Natalia Sutherland found out she was awarded a scholarship to attend the Virginia Tech Carilion School of Medicine in a memorable way. It happened on an ordinary day in the spring of 2018, and Sutherland was working on the computer in a research lab at the Fralin Biomedical Research Institute at VTC.
Earlier in the day, she learned she had been accepted into the medical school, but little did she know her great day was going to get even better.
Envision a Publisher’s Clearinghouse moment.
“I was already on cloud nine,” Sutherland said. “I looked up from the computer, and I see members of the school’s admissions team walking toward me. I really wasn’t sure what was going on.”
The surprise visitors asked Sutherland to step out into the hallway and handed her a letter offering her the Morgan Dana Harrington Memorial Scholarship.
“I was completely overwhelmed,” she said. “It was the epitome of what I’ve come to know as a welcoming environment here.”
The scholarship is given by Dan and Gil Harrington and is named in honor of the daughter they lost in a 2009 murder.

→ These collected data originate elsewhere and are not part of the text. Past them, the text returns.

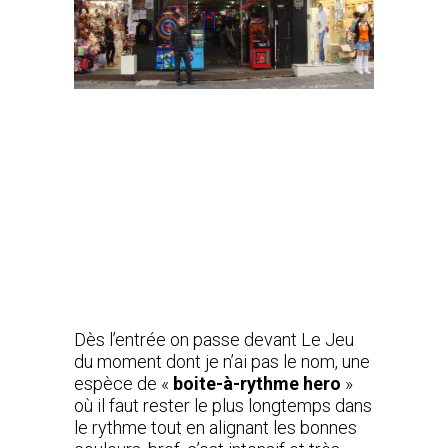
Dès l’entrée on passe devant Le Jeu
du moment dont je n’ai pas le nom, une
espèce de «
boite-à-rythme hero
»
où il faut rester le plus longtemps dans
le rythme tout en alignant les bonnes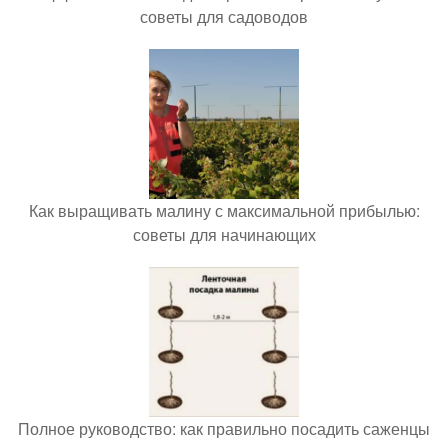
советы для садоводов
Как выращивать малину с максимальной прибылью:
советы для начинающих
Полное руководство: как правильно посадить саженцы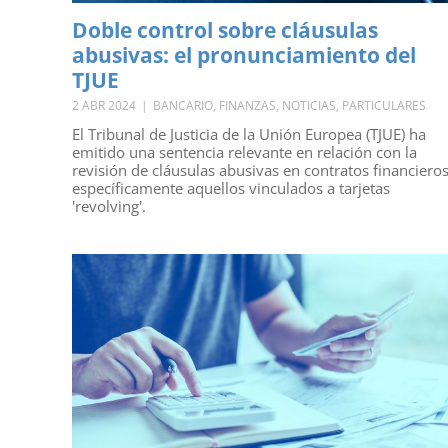
Doble control sobre cláusulas
abusivas: el pronunciamiento del
TJUE
2 ABR 2024
|
BANCARIO
,
FINANZAS
,
NOTICIAS
,
PARTICULARES
El Tribunal de Justicia de la Unión Europea (TJUE) ha
emitido una sentencia relevante en relación con la
revisión de cláusulas abusivas en contratos financieros
específicamente aquellos vinculados a tarjetas
'revolving'.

Dan Harrington is vice chair of the VTC School of Medicine where Morgan did an internship the summer before her death. The scholarship helps offset expenses for a deserving student who is a member of an underrepresented population at the school or who demonstrates financial need.
Growing up in Galax, Virginia, Sutherland, now a third-year student at the medical school, was exposed to health care at an early age. Three of her uncles are physicians including Cesar Bravo, an orthopaedic hand surgeon with Carilion Clinic. Her mother’s side of the family grew up in Puerto Rico, and Sutherland speaks fluent Spanish. A pivotal moment of her young life occurred when she heard her mother, who was teaching English as a second language, explaining to Spanish-speaking students how to go to a doctor and what to say to get the care they needed.
Sutherland thought, “I can fill a need. I know how to speak this language. Someday I can give this care not only to this population but others as well.”
Through the years and with the encouragement of her parents, Sutherland began to fully believe that she could be a Hispanic female and a doctor. She set her sights on medical school.
After earning a bachelor’s degree in chemistry with a minor in biology at Emory and Henry College, Sutherland began working as a research assistant and lab manager at the Fralin Biomedical Research Institute, where she had also worked for three summers during college. This experience led to her being listed as a co-author in three journal articles and solidified her love of scientific research.
For her medical school research project, Sutherland is working with mentor Samy Lamouille, assistant professor at the research institute and the medical school, to discover ways to turn cancer stem cells into nonstem cells so that they can be more easily eradicated by chemotherapy.
The medical school has a rigorous research component in its curriculum that requires each student to complete a four-year project with the academic merit to be published in a national or international journal.
When asked what has surprised her about medical school, Sutherland cited how effectively the curriculum is structured with basic and clinical sciences, research, and team-based learning seamlessly interwoven.
“It’s like I’m able to learn without realizing that I’m learning,” she said. “The exposure to concepts over and over again in different ways is really well done. Also, the faculty are receptive to feedback. That’s really refreshing.”
With financial help from the Harrington scholarship, Sutherland is pursuing a career in what she thinks will be internal medicine.
“To be awarded this scholarship is humbling,” she said. “I’m eternally grateful to the Harringtons. The strength they continue to exhibit after such a horrific tragedy is honorable. If any good could come out of the loss of their daughter, they’ve made it happen.”
To date, the Morgan Dana Harrington Memorial Scholarship has helped 10 Virginia Tech Carilion School of Medicine students offset the expenses of medical school.